For these reasons, I would hold the trial court’s exclusion of all evidence related to appellant’s sanity was error and would reverse and remand for a new trial without reaching appellant’s other assignments of error. Thus, I respectfully dissent.
. A more detailed summary of Dr. Brock’s opinion and other evidence related to the insanity defense is contained in the panel majority opinion. See White v. Commonwealth, 44 Va.App. 429, 431-37, 605 S.E.2d 337, 338-41 (2004).

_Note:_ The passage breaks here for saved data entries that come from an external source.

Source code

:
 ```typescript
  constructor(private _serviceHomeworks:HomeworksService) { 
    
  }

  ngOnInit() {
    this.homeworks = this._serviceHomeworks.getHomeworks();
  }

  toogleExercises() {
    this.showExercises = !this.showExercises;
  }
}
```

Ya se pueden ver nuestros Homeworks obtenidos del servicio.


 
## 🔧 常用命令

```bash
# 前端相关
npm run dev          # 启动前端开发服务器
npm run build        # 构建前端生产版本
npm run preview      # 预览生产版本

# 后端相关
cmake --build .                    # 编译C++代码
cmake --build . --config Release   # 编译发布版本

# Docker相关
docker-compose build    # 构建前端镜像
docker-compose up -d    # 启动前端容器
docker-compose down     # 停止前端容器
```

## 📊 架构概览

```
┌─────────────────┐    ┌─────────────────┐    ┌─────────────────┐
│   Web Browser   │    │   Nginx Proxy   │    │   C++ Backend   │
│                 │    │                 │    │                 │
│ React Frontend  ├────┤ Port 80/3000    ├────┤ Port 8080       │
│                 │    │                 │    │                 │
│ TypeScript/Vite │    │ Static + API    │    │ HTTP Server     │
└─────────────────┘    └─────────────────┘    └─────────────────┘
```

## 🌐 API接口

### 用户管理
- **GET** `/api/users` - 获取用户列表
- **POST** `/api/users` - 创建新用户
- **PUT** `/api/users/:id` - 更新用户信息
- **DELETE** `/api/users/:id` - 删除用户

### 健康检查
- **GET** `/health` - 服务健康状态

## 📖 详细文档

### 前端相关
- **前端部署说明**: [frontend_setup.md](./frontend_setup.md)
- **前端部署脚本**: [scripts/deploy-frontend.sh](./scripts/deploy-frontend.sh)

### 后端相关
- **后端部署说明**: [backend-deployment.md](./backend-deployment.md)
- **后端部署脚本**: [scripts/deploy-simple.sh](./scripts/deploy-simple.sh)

. What may be relevant to a trial court's threshold determination of whether an accused is entitled to present an insanity defense may be different from what will be admissible at trial to prove or disprove that defense. Cf. Pritchett v. Commonwealth, 263 Va. 182, 187, 557 S.E.2d 205, 208 (2002) (holding error to exclude proffered expert testimony that defendant was mentally retarded and that his mental retardation rendered him susceptible to suggestive police interrogation resulting in confession "so long as the expert does not opine on the truth of the statement at issue” because “such testimony [would] improperly invade[ ] the province of the jury to determine the reliability of a witness”).
. I would assume without deciding, for purposes of this appeal only, that his concession was an accurate statement of the law.
. Generally, neither lay nor expert witnesses are permitted to give testimony on an ultimate issue in a criminal case because allowing such testimony would "invade the province of the jury.” See, e.g., Strawderman v. Commonwealth, 200 Va. 855, 859-60, 108 S.E.2d 376, 379-80 (1959); see also 1993 Va. Acts, ch. 909 (codified at Code § 8.01-401.3 (partially abrogating rule in civil cases, as to testimony about purely factual rather than legal matters, and leaving intact “the exceptions to the ultimate fact in issue’ rule recognized in the Commonwealth prior to enactment of this section”)). However, as discussed in the text, the Supreme Court has allowed expert testimony on the precise issue of whether a defendant was "legally sane” or "legally insane” at the time of the charged offense. See Shifflett, 221 Va. at 769, 274 S.E.2d at 311. Commentator Charles Friend has observed that "opinion [testimony] has been received on questions of, inter alia, mental condition, ... based upon the practical difficulty of conveying such information to the jury in any other form.” Charles E. Friend, The Law of Evidence in Virginia § 17-3(a), at 643 (6th ed.2003).